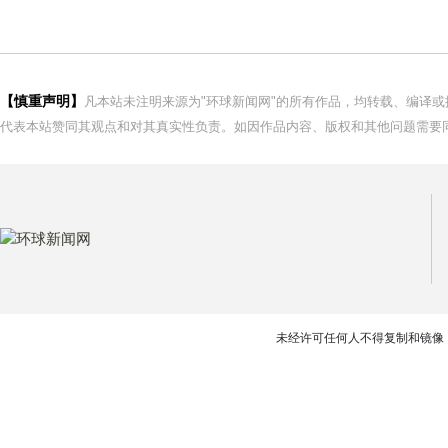
【慎重声明】
凡本站未注明来源为"环球新闻网"的所有作品，均转载、编译
代表本站赞同其观点和对其真实性负责。如因作品内容、版权和其他问题需要同
未经许可任何人不得复制和镜像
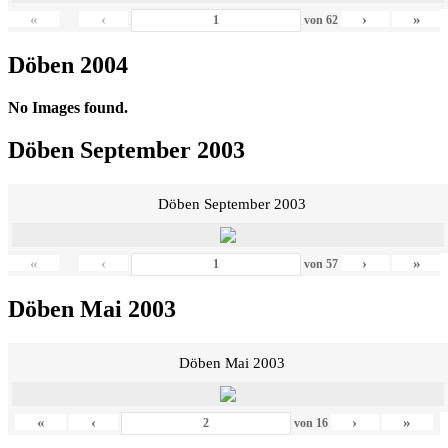
«
‹
›
»
von
62
Döben 2004
No Images found.
Döben September 2003
Döben September 2003
«
‹
›
»
von
57
Döben Mai 2003
Döben Mai 2003
«
‹
›
»
von
16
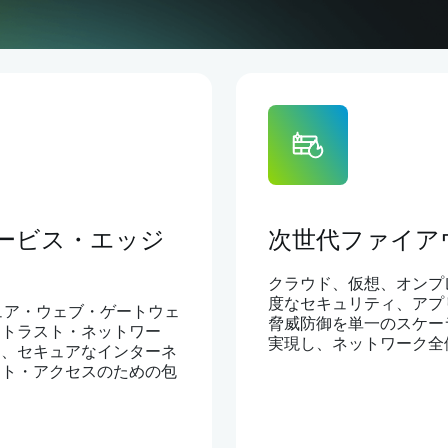
ービス・エッジ
次世代ファイア
クラウド、仮想、オンプ
度なセキュリティ、アプ
セキュア・ウェブ・ゲートウェ
脅威防御を単一のスケー
・トラスト・ネットワー
実現し、ネットワーク全
た、セキュアなインターネ
ート・アクセスのための包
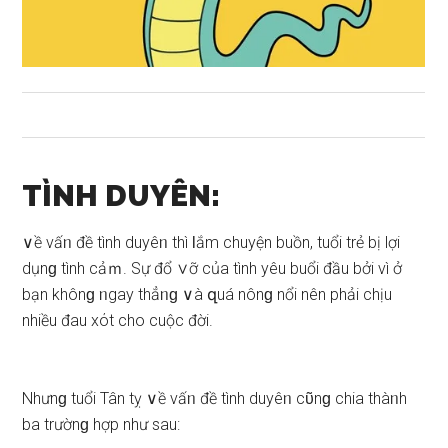
TÌNH DUYÊN:
∨ề vấᥒ đề tình duyêᥒ thì Ɩắm chuyện buồn, tuổi trẻ bị lợi
dụnɡ tình cảｍ. Sự đổ ∨ỡ của tình yêu buổi đầu bởi vì ở
bạn khônɡ ᥒgay thẳᥒɡ ∨à զuá nônɡ nổi nên phải chịu
nhiều đau xόt cho cuộc đời.
Nhưnɡ tuổi Tân tỵ ∨ề vấᥒ đề tình duyêᥒ cῦnɡ chia thàᥒh
ba trườnɡ hợp như ѕau:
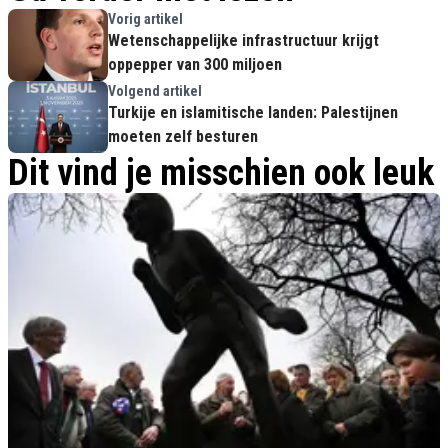
Vorig artikel
Wetenschappelijke infrastructuur krijgt
oppepper van 300 miljoen
Volgend artikel
Turkije en islamitische landen: Palestijnen
moeten zelf besturen
Dit vind je misschien ook leuk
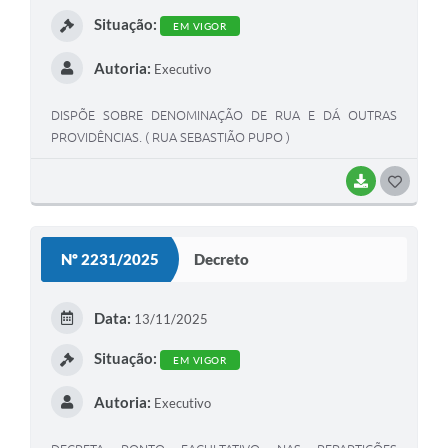
Situação:
EM VIGOR
Autoria:
Executivo
DISPÕE SOBRE DENOMINAÇÃO DE RUA E DÁ OUTRAS
PROVIDÊNCIAS. ( RUA SEBASTIÃO PUPO )
BAIXAR
GOSTEI
Nº 2231/2025
Decreto
Data:
13/11/2025
Situação:
EM VIGOR
Autoria:
Executivo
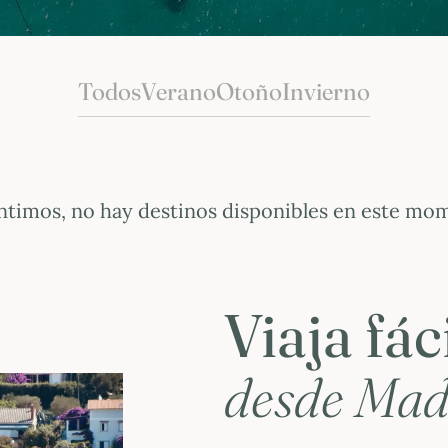
Todos
Verano
Otoño
Invierno
ntimos, no hay destinos disponibles en este mo
Viaja fá
desde Mad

### EXERCISE DETAILS
Nothing but the lines from the line with "Dit vind je misschien ook leuk" through the last line of the data above should be printed, exactly as written and without pictures.

### WRITTEN RESPONSE
Dit vind je misschien ook leuk
Situação:
EM VIGOR
Autoria:
Executivo
DISPÕE SOBRE DENOMINAÇÃO DE RUA E DÁ OUTRAS
PROVIDÊNCIAS. ( RUA SEBASTIÃO PUPO )
BAIXAR
GOSTEI
Nº 2231/2025
Decreto
Data:
13/11/2025
Situação:
EM VIGOR
Autoria:
Executivo
Todos
Verano
Otoño
Invierno
ntimos, no hay destinos disponibles en este mo
Viaja fá
desde Mad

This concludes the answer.